Dia mengaku ingin menjahili Dedianus, sepupunya, saat istirahat bekerja. Umar mengungkapkan awalnya Dedianus mengambil video sedang bekerja mengenakan helm kuning, berlatar orang Melasti di Desa Adat Bakbakan, Gianyar, lalu dijadikan status WhatsAppnya.
Video itu kemudian diambil dan diedit oleh Yanto dengan narasi SARA dan berlatar lagu khas Sumba. Kemudian diunggah melalui akun TikTok @Loghe.dorih.
"Korban dan tersangka Yanto bekerja pada lokasi yang sama, dan saat sweeping oleh warga yang marah pada tengah malam hingga dini hari Yanto kabur karena tahu itu akibat video yang diunggahnya, tersangka kabur saat Dedianus dipukuli dan diseret keluar oleh warga," ungkapnya.
Atas perbuatannya menyebarkan video bernada SARA yang menyulut emosi warga itu, Yanto dijerat Undang-Undang Nomor 11 Tahun 2008 tentang Informasi dan Transaksi Elektronik.

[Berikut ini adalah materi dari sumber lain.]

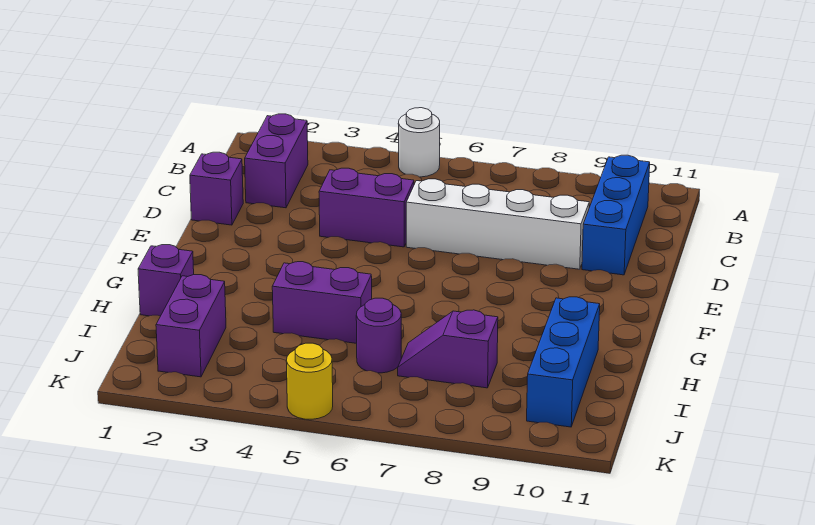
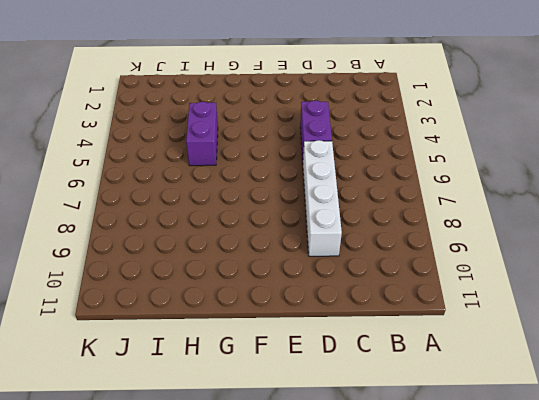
none -> white round brick A5 level 1
none -> purple brick B2:C2 level 1
none -> blue brick B10:D10 level 1

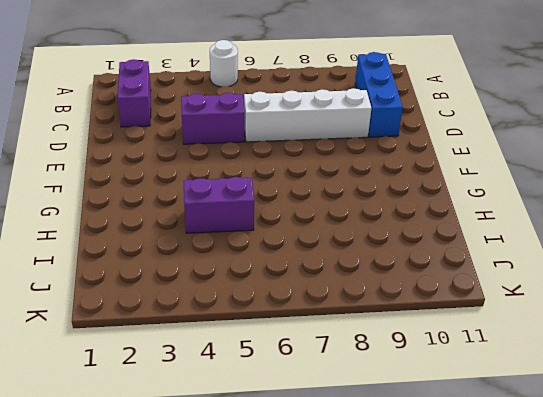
none -> purple brick D1 level 1
none -> purple brick H1 level 1
none -> blue brick H10:J10 level 1

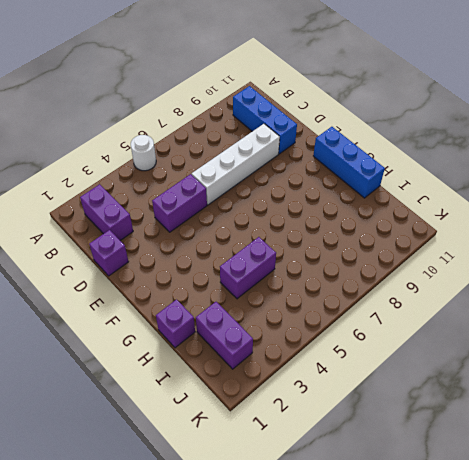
blue brick F11:H11 level 1 -> blue brick H10:J10 level 1
none -> purple round brick I6 level 1
none -> purple slope I7:I8 level 1 top 8
none -> yellow round brick K5 level 1

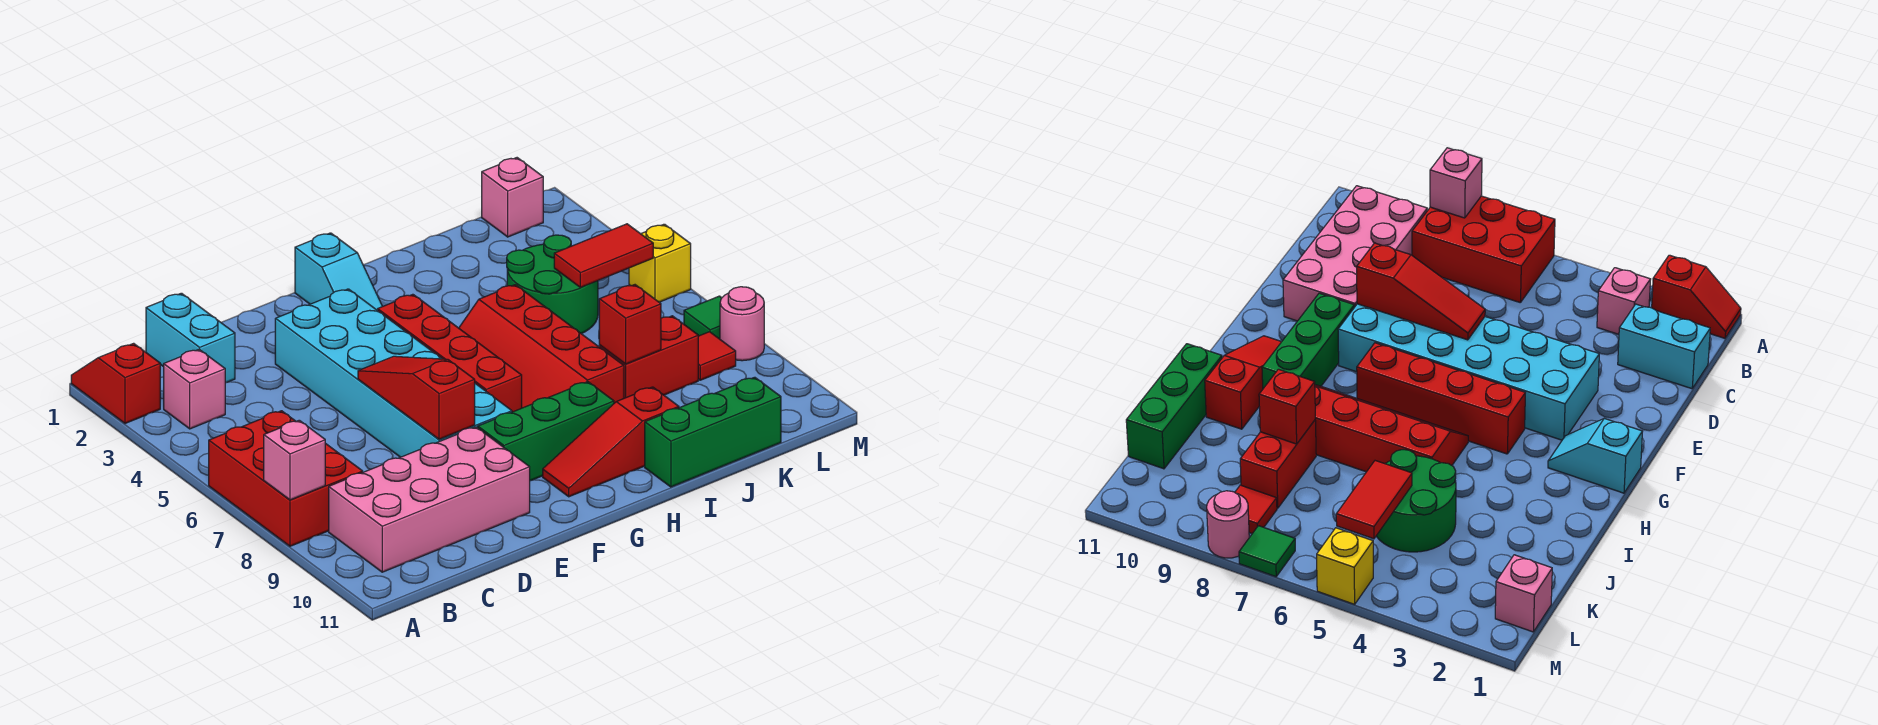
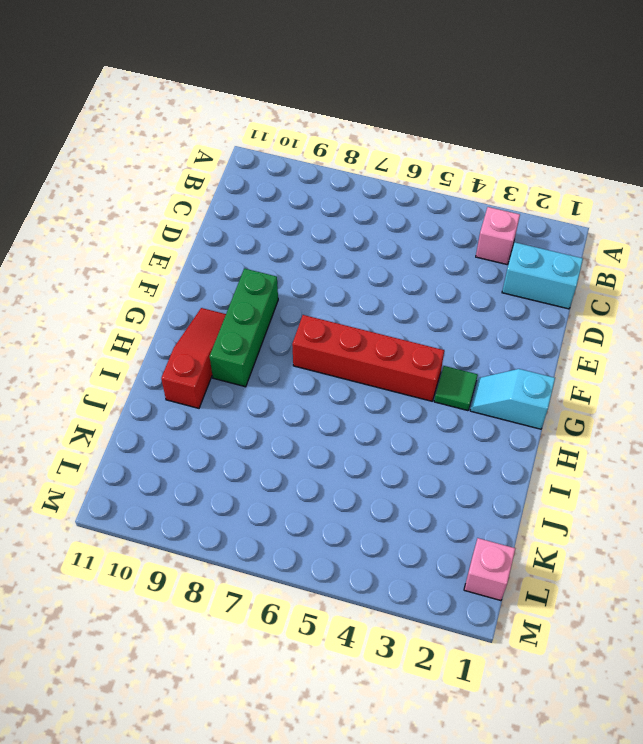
green tile G3 level 1 -> green tile M7 level 1
none -> red slope A1:A2 level 1 top 2
none -> red brick A6:B8 level 1
none -> pink brick B9:E10 level 1

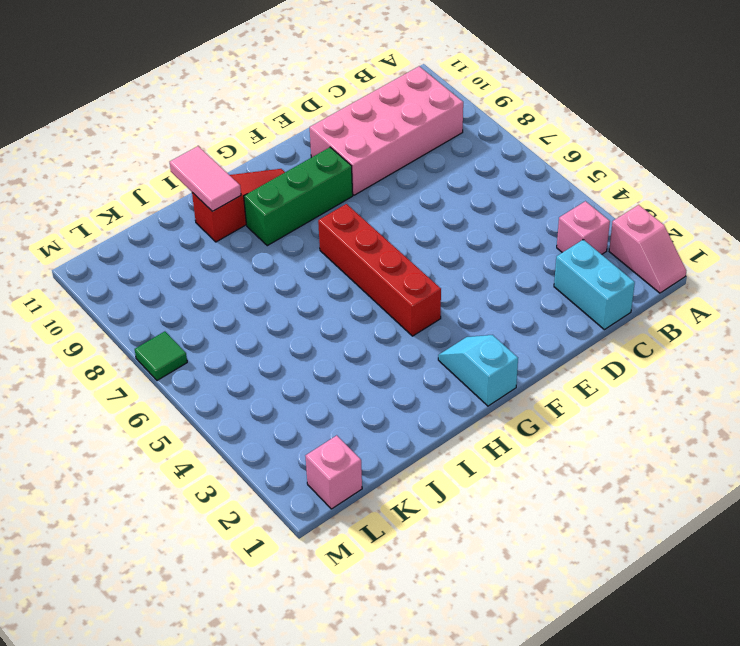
pink slope A1:A2 level 1 top 2 -> red slope A1:A2 level 1 top 2
pink tile I10:I11 level 2 -> none
none -> red brick A6:B8 level 1
none -> cyan brick E3:F8 level 1
none -> red slope H5:I8 level 1 top I

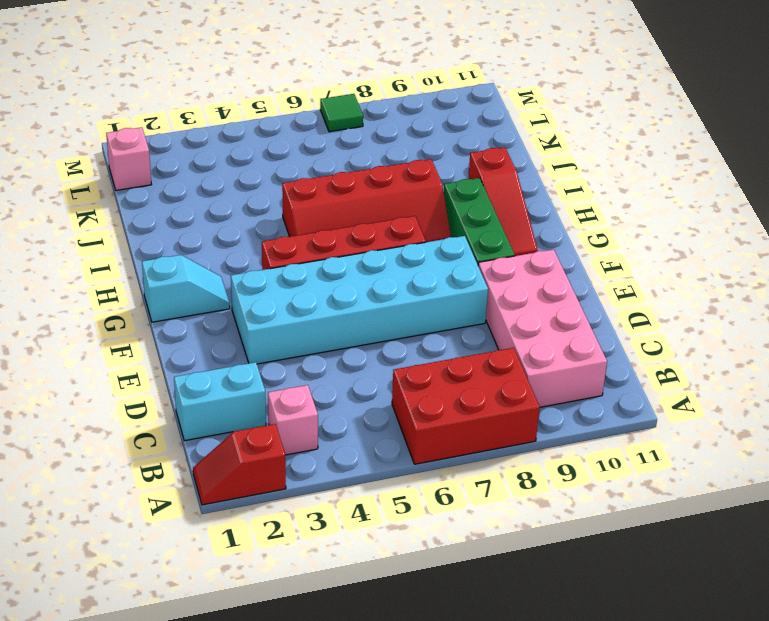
none -> green brick I11:K11 level 1
none -> green round brick J4:K5 level 1
none -> red brick J8:K8 level 1

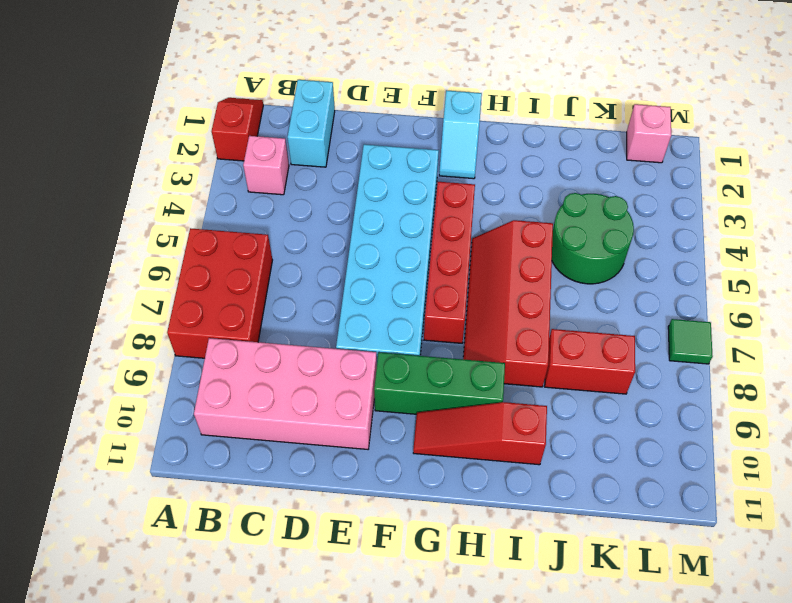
none -> green brick I11:K11 level 1
none -> red tile L8 level 1
none -> yellow brick M5 level 1

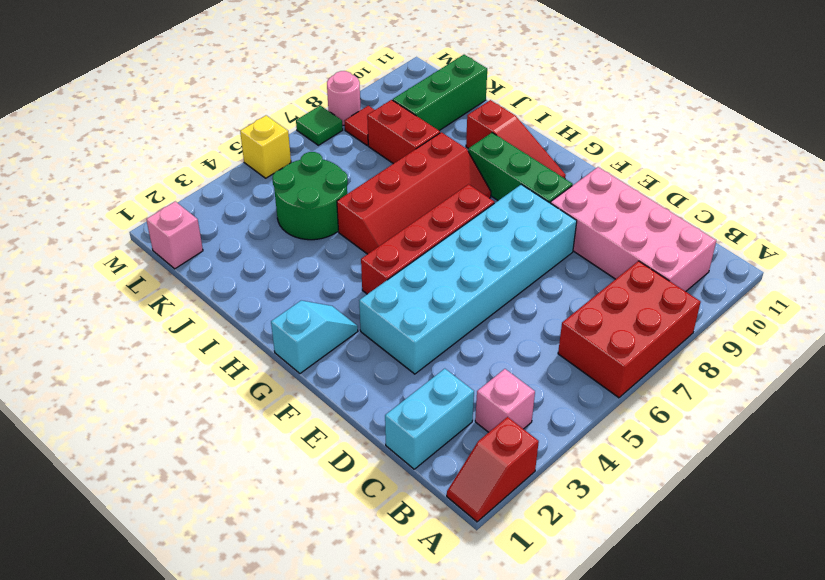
green brick K9:K11 level 1 -> green brick I11:K11 level 1
none -> pink brick A8 level 2
none -> red slope E6:E8 level 2 top 8
none -> red brick J8 level 2

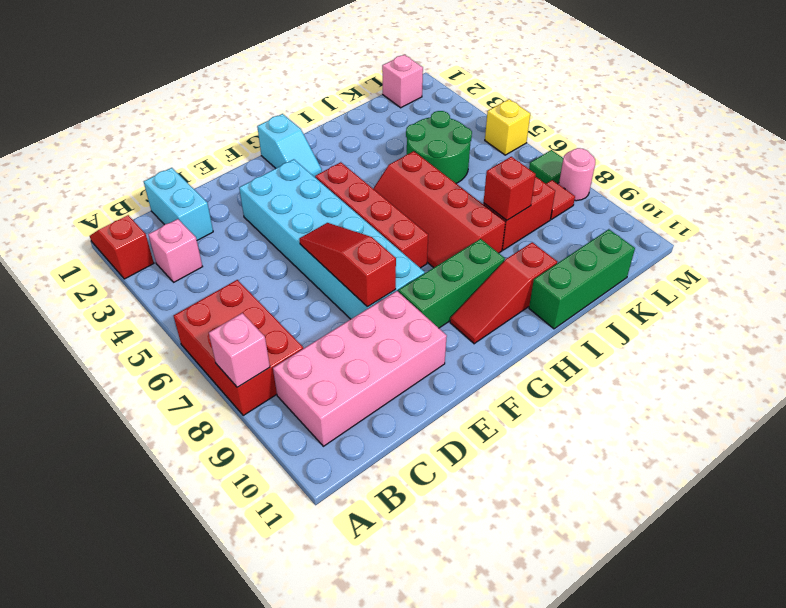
none -> red tile K5:L5 level 2

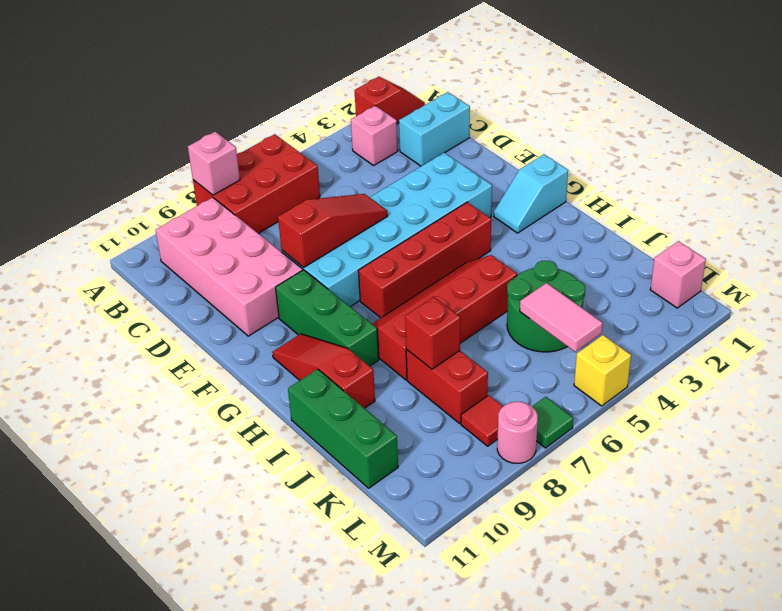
pink tile K5:L5 level 2 -> red tile K5:L5 level 2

Ia terancam penjara maksimal enam tahun dan denda Rp 1 miliar.
Umar menjelaskan untuk memulihkan kondisi keamanan dan ketertiban masyarakat (kamtibmas), semua pihak dikumpulkan. Baik dari komunitas Flobamora di Bali maupun dari Desa Bakbakan. Ini agar kedua pihak tidak lagi memperpanjang dan menambah keruh suasana. Semua tersangka, yakni 10 orang pelaku pengeroyokan dan pengunggah video sudah ditangkap.
"Kemarin sore sampai malam pihak adat dan dinas dari Desa Bakbakan sudah hadir di Polres untuk hal ini," pungkasnya.